Problem to work on | Give back only the line containing "одностраничного сайта" and every line after it through the end of the data below, transcribed exactly.

Dataset entries

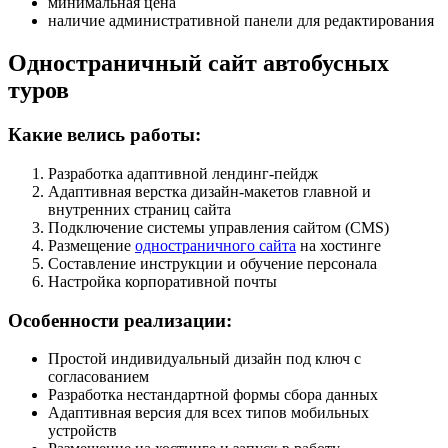
минимальная цена
наличие административной панели для редактирования
Одностраничный сайт автобусных
туров
Какие велись работы:
Разработка адаптивной лендинг-пейдж
Адаптивная верстка дизайн-макетов главной и
внутренних страниц сайта
Подключение системы управления сайтом (CMS)
Размещение
одностраничного сайта
на хостинге
Составление инструкции и обучение персонала
Настройка корпоративной почты
Особенности реализации:
Простой индивидуальный дизайн под ключ с
согласованием
Разработка нестандартной формы сбора данных
Адаптивная версия для всех типов мобильных
устройств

Result for this task |
одностраничного сайта
на хостинге
Составление инструкции и обучение персонала
Настройка корпоративной почты
Особенности реализации:
Простой индивидуальный дизайн под ключ с
согласованием
Разработка нестандартной формы сбора данных
Адаптивная версия для всех типов мобильных
устройств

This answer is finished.